Getting in over your head will help you grow to new heights

Tom, sales representative for a National office supply company, told Session 4 of the Leadership Development Lab™:

“It was November of 1992 and I was tapped to become the 50th President of the Beaverton Area Chamber of Commerce. Here I was just a lowly sales rep for Willamette Industries and now was headed towards a position that only 49 people had held before me!

So many things ran through my mind as I contemplated the task ahead. I would be helping to manage a budget of over $750,000 and a staff of six. I would need to know parliamentary procedure, how to give a speech in front of hundreds, and would be interfacing with mayors, school superintendents, and local politicians. It was expected that I would be an advocate for hundreds of area businesses; responsible for developing action plans to move the Chamber forward, and write a column for the Chamber newsletter each month.
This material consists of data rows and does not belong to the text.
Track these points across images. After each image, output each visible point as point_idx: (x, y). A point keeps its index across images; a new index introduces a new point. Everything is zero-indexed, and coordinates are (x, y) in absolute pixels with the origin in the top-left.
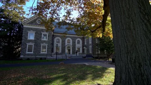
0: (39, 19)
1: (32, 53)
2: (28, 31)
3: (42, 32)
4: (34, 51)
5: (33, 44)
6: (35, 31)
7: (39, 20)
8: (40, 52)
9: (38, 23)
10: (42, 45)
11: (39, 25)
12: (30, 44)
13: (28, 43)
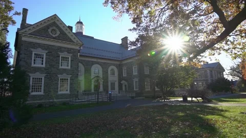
0: (54, 28)
1: (42, 93)
2: (32, 50)
3: (60, 53)
4: (44, 90)
5: (43, 76)
6: (46, 50)
7: (53, 30)
8: (57, 92)
9: (51, 34)
10: (60, 77)
11: (54, 38)
12: (38, 75)
13: (31, 73)
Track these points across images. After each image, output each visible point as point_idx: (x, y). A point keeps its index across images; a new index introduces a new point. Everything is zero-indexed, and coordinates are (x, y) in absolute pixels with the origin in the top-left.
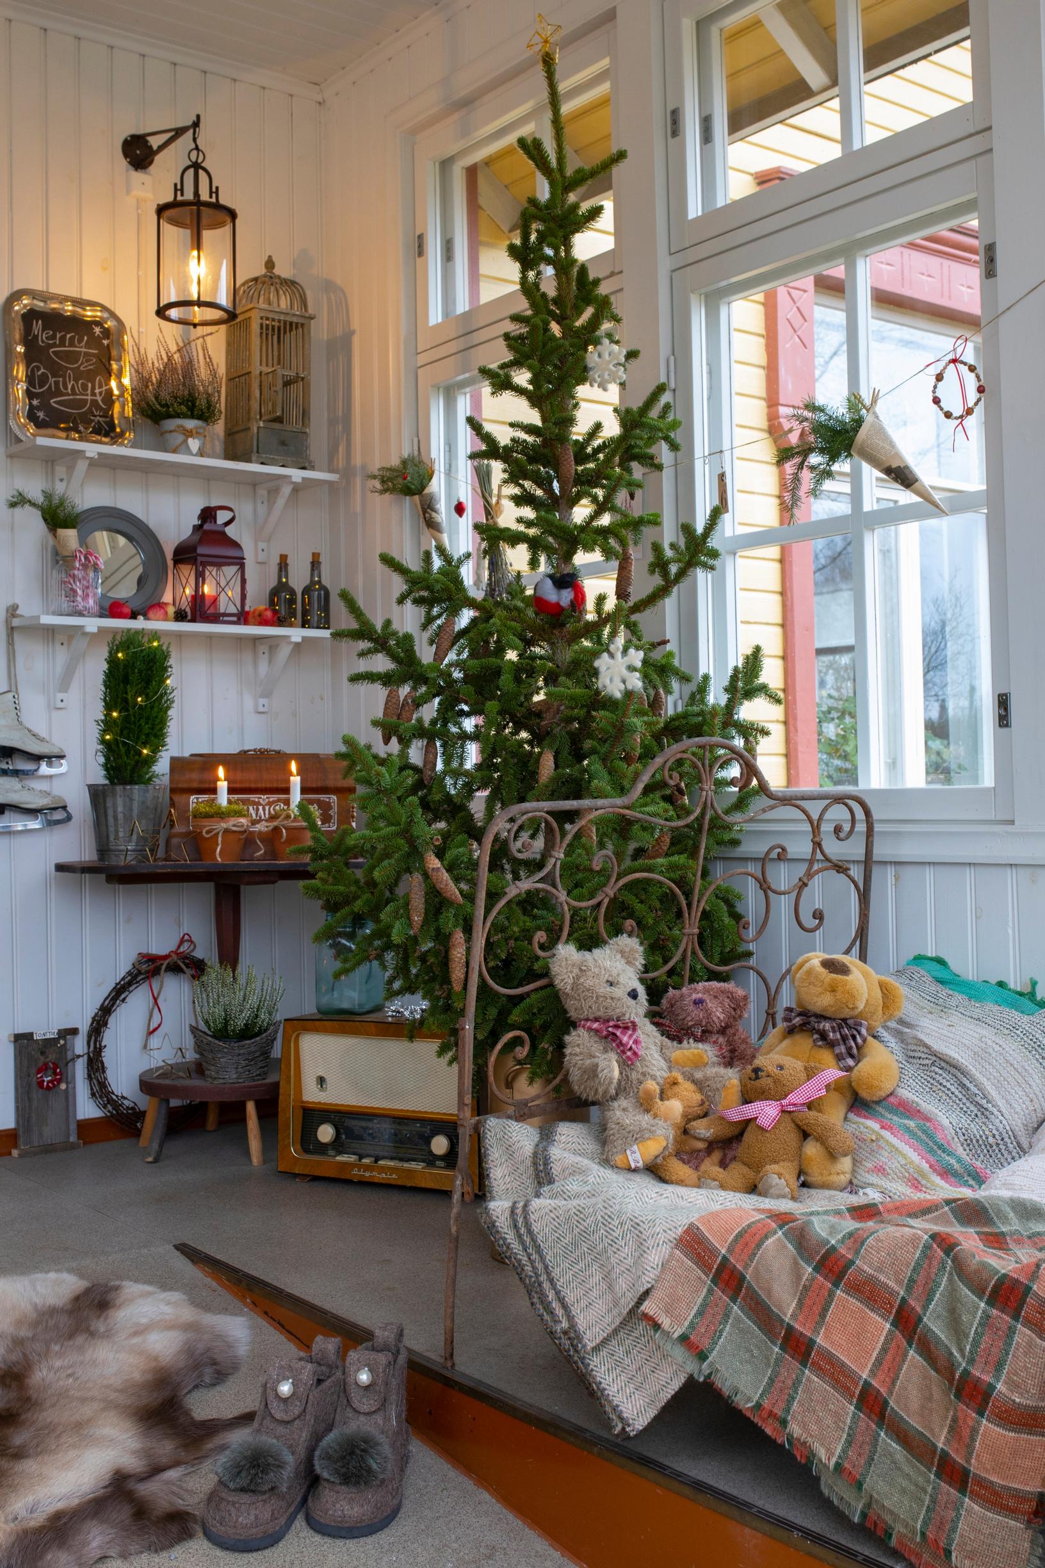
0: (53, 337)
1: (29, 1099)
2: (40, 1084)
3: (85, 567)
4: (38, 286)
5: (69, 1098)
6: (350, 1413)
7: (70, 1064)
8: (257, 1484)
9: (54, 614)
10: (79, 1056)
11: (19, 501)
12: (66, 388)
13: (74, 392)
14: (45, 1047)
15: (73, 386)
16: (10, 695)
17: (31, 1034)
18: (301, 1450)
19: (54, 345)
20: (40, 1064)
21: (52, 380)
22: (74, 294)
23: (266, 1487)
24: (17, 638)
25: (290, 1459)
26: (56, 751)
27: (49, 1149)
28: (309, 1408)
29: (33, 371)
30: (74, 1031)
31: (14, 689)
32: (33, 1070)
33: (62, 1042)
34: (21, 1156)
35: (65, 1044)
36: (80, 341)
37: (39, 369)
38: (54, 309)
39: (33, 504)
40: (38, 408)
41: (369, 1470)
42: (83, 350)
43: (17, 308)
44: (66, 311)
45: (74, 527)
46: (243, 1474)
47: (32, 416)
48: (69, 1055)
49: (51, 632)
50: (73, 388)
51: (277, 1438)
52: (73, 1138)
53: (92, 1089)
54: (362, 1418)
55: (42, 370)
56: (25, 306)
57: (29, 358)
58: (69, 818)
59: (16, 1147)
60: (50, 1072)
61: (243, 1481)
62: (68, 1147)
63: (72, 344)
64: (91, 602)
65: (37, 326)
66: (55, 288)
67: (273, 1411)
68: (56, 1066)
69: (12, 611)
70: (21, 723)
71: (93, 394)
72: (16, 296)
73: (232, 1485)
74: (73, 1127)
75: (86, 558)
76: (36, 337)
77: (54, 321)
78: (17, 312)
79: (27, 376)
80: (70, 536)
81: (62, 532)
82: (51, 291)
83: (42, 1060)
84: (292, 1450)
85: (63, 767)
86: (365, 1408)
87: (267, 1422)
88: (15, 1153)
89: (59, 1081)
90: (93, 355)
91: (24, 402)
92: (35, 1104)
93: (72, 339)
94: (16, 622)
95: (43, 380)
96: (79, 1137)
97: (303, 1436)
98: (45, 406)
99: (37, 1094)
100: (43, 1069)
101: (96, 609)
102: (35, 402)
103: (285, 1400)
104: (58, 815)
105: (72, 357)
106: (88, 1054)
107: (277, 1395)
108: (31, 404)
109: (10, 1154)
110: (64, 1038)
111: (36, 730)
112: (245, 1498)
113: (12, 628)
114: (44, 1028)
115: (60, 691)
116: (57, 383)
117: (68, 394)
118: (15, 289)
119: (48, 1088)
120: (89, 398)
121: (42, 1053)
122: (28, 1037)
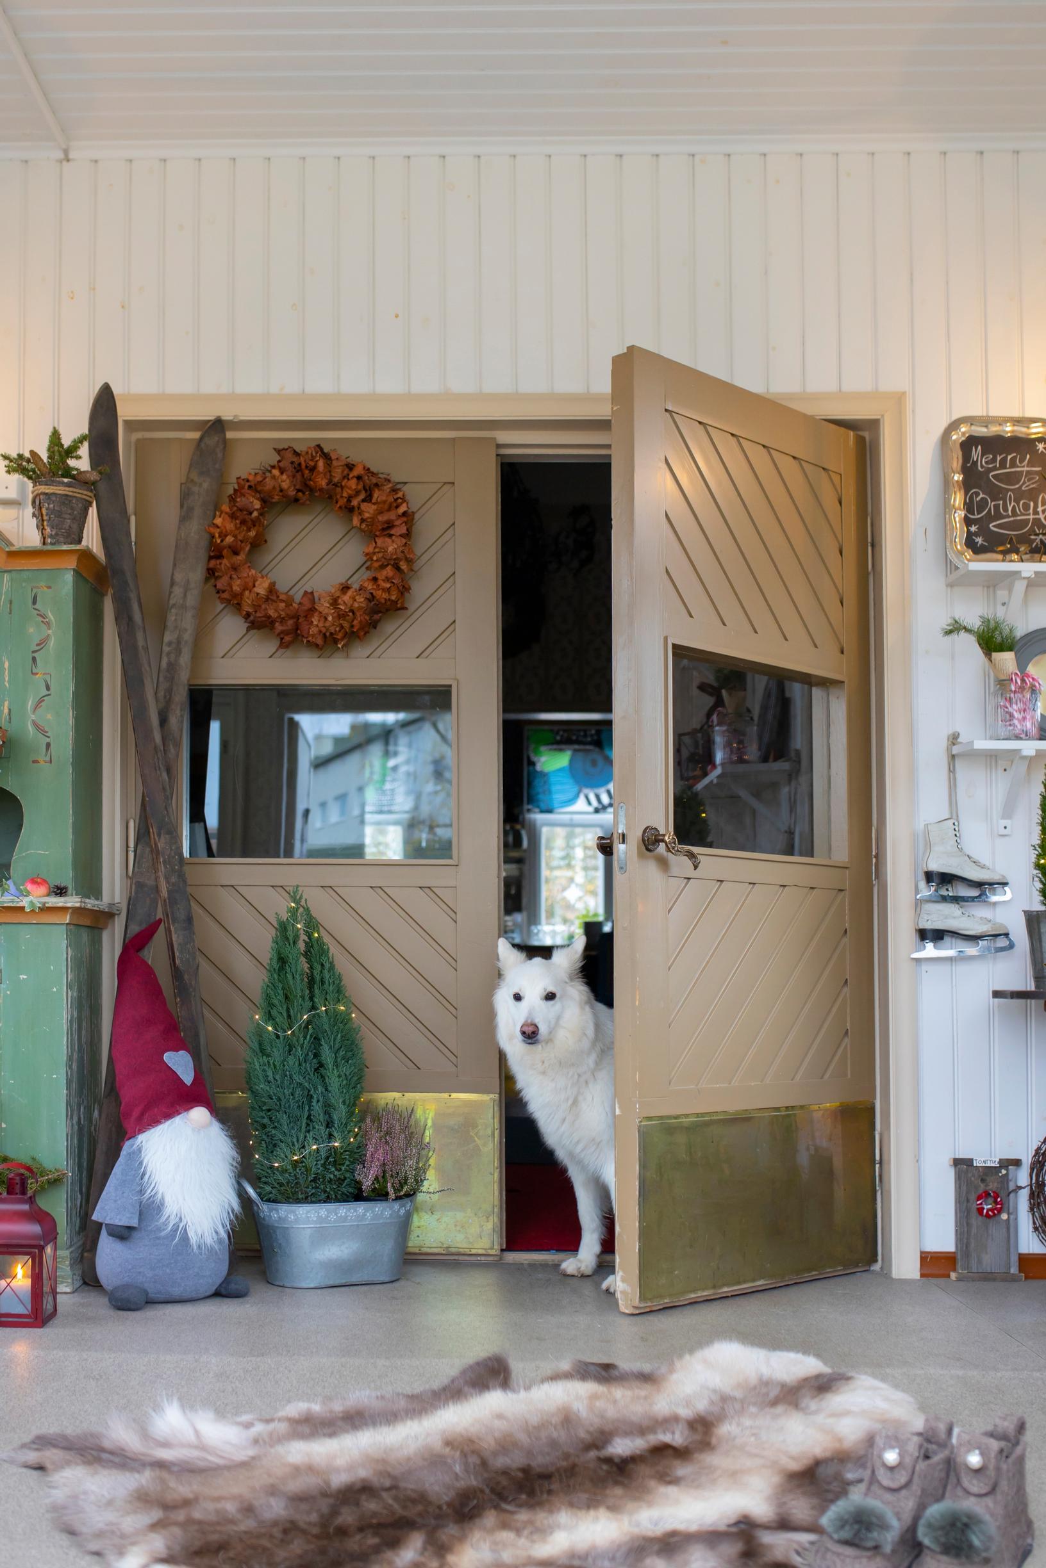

Some issues were on the horizon for 1993 and the Chamber, Measure 5 was just beginning to have an effect on local schools and cities, the City of Beaverton would be celebrating its’ 100th anniversary, the current Chamber Executive Director who had been instrumental to the success of the Chamber for the past ten years was going to retire. This was the most troubling aspect of my tenure and I knew it

would define my success or failure.

My first order of business was to find a suitable replacement for our Executive Director.

As it turned out this was a four month process and led me into so many areas I’d never before traveled! Just the politics of finding someone worthy of replacing the previous director was daunting.

I took the challenge and we went through the year with great success including the retirement of some Chamber debt, increasing the membership, improving the Chambers’ relationship with the City of Beaverton, the Beaverton School District, and the Police and Fire Departments.

The lesson I learned from the experience is that I don’t have to be “ready” before I take on a huge task. I don’t always need to be an expert at something in order to try and accomplish it.

The action I call you to take is become involved in voluntary community activity. Engage yourself and you will expand your comfort zone. The only way you will ever grow is when you try something you may feel could get you 'in over your head'.

The benefit you will gain is a kind of personal confidence and sense of self worth. You will have a confidence you didn’t have before to take on tasks that are larger than you may initially believed you can handle.”